The requirement of producing a certificate arises when the electronic record is sought to be used as evidence.

May 13, 2019:

 

Supreme Court has held that failure to produce a certificate under Section 65B(4) of the Evidence Act at the stage when the charge-sheet was filed is not fatal.

A bench of Justice Chandrachud and Justice Gupta has passed the order in the case titled as State vs M. R. Hiremath on 01.05.2019.

 

While quashing a corruption case, the High Court had assumed that certificate for electronic evidence since was not produced earlier the case of prosecution was liable to fail. When the matter reached the Supreme Court, it noted the assumption as "The fundamental basis on which the High Court proceeded to quash the proceedings is its hypothesis that Section 65B, which requires the production of a certificate for leading secondary evidence of an electronic record mandate the production of such a certificate at this stage in the absence of which, the case of the prosecution is liable to fail".

The the Supreme Court commented as "Section 65B(4) is attracted in any proceedings “where it is desired to give a statement in evidence by virtue of this section”. Emphasising this facet of sub-section (4) the decision in Anvar holds that the requirement of producing a certificate arises when the electronic record is sought to be used as evidence".

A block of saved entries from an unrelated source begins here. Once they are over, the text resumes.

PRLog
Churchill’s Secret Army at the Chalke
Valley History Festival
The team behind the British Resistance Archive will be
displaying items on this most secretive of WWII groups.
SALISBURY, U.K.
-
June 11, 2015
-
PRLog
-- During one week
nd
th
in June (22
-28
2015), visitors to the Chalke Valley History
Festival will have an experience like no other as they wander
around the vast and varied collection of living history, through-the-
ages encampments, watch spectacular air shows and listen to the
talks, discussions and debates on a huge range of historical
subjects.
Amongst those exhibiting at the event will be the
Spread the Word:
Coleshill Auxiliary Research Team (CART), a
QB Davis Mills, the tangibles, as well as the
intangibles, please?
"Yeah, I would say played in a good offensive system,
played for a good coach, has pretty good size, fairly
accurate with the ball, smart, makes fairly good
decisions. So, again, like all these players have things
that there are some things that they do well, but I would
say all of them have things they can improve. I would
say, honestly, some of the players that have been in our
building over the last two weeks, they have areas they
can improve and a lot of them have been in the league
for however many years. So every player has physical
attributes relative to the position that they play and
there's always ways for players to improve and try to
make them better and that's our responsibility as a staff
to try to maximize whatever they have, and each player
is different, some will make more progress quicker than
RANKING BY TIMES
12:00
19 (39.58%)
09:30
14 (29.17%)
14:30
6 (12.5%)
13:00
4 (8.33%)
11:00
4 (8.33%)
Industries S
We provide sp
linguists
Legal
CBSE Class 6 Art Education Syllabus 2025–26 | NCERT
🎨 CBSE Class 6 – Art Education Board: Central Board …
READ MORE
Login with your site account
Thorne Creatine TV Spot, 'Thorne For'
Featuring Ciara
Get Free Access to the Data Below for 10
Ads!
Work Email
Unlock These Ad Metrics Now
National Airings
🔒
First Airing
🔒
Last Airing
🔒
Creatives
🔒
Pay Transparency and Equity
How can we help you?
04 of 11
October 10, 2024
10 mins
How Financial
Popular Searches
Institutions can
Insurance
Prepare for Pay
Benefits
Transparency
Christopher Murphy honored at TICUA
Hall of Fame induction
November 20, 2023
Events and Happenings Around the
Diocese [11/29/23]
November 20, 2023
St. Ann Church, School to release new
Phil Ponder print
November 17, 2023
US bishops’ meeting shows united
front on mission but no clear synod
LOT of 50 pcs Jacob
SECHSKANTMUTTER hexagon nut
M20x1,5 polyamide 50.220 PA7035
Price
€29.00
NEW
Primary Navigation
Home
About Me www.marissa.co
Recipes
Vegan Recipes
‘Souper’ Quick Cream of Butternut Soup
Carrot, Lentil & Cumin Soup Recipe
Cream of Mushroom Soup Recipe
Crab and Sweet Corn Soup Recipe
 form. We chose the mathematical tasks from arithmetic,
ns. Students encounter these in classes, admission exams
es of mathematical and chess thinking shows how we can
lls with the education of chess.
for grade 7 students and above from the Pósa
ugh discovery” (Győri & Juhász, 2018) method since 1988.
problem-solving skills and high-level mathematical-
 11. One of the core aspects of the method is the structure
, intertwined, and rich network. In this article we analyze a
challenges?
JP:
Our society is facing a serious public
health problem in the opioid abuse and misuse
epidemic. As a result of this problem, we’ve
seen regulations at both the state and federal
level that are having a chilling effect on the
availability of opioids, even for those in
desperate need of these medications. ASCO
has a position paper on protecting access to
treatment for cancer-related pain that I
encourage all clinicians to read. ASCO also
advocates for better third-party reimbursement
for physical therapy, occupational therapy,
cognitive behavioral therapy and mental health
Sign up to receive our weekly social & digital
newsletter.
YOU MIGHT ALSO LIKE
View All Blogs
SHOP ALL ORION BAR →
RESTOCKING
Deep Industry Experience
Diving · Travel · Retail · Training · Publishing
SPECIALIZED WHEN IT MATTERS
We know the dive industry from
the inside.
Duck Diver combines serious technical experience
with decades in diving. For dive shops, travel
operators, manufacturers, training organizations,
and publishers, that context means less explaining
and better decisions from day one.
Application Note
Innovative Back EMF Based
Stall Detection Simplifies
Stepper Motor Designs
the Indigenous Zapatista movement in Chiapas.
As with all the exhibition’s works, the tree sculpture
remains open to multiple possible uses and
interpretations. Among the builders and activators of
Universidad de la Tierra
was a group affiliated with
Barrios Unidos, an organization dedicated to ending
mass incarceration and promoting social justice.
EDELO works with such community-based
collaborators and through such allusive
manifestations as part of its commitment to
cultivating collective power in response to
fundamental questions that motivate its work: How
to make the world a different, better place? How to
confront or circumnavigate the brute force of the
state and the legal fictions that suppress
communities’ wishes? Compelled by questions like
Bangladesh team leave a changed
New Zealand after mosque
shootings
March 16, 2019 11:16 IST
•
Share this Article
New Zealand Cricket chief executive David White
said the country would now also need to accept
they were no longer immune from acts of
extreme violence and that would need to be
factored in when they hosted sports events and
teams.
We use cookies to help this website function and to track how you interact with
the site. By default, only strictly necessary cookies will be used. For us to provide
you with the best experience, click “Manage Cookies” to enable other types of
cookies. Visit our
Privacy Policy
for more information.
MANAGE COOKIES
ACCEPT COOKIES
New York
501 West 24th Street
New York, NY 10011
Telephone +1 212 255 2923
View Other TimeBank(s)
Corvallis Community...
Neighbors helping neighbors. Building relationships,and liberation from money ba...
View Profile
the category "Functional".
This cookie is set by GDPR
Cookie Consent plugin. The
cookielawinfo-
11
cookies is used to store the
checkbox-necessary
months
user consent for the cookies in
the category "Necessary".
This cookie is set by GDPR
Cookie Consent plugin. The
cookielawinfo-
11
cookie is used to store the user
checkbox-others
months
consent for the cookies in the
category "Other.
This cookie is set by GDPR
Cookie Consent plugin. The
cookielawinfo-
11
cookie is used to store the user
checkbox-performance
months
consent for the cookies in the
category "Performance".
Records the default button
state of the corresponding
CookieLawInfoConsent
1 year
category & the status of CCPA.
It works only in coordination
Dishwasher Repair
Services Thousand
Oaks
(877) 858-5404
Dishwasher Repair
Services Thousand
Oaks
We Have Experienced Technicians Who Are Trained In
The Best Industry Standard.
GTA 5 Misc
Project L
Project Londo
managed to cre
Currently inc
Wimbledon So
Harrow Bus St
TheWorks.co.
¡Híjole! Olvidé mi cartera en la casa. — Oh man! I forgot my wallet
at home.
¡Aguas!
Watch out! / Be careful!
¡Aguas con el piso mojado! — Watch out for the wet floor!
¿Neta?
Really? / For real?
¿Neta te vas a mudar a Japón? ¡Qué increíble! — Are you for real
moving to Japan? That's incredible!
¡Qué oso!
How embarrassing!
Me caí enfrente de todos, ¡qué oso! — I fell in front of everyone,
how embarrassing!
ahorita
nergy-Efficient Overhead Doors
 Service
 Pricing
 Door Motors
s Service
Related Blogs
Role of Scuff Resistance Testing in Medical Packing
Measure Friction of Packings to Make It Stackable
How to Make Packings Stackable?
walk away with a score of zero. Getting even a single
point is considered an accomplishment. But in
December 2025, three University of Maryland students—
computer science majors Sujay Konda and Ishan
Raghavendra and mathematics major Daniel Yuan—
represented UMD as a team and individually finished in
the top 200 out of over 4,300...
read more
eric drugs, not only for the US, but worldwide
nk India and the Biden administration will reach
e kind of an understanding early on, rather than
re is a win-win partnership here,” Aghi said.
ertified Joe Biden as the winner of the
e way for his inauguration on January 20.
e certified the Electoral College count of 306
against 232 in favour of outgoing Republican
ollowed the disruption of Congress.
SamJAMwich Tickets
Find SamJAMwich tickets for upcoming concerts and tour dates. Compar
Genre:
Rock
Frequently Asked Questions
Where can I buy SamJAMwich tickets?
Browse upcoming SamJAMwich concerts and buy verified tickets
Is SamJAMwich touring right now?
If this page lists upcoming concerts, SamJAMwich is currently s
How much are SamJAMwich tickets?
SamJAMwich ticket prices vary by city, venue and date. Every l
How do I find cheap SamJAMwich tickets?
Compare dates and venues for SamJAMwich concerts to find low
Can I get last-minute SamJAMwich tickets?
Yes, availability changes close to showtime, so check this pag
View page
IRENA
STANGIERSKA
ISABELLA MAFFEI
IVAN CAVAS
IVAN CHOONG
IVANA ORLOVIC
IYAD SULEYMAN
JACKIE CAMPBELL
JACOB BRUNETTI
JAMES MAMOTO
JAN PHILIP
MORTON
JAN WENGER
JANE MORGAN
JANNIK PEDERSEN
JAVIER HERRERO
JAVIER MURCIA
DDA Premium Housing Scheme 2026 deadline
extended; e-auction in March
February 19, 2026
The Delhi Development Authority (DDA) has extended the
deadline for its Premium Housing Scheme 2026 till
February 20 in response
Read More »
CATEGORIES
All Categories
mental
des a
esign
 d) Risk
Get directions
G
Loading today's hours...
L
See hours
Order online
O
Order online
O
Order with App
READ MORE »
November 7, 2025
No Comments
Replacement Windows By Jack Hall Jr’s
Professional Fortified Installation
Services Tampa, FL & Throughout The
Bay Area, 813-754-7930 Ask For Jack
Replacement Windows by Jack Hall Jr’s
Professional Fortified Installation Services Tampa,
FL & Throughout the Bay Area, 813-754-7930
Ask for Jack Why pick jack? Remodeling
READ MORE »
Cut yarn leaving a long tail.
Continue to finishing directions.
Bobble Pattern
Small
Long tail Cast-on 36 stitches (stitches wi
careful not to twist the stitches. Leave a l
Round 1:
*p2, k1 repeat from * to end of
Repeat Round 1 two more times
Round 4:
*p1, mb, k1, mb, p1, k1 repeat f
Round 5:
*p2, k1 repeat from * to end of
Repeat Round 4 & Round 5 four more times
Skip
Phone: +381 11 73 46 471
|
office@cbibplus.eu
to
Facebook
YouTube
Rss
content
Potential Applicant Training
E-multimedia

The Supreme Court held as "Having regard to the above principle of law, the High Court erred in coming to the conclusion that the failure to produce a certificate under Section 65B(4) of the Evidence Act at the stage when the charge-sheet was filed was fatal to the prosecution. The need for production of such a certificate would arise when the electronic record is sought to be produced in evidence at the trial. It is at that stage that the necessity of the production of the certificate would arise".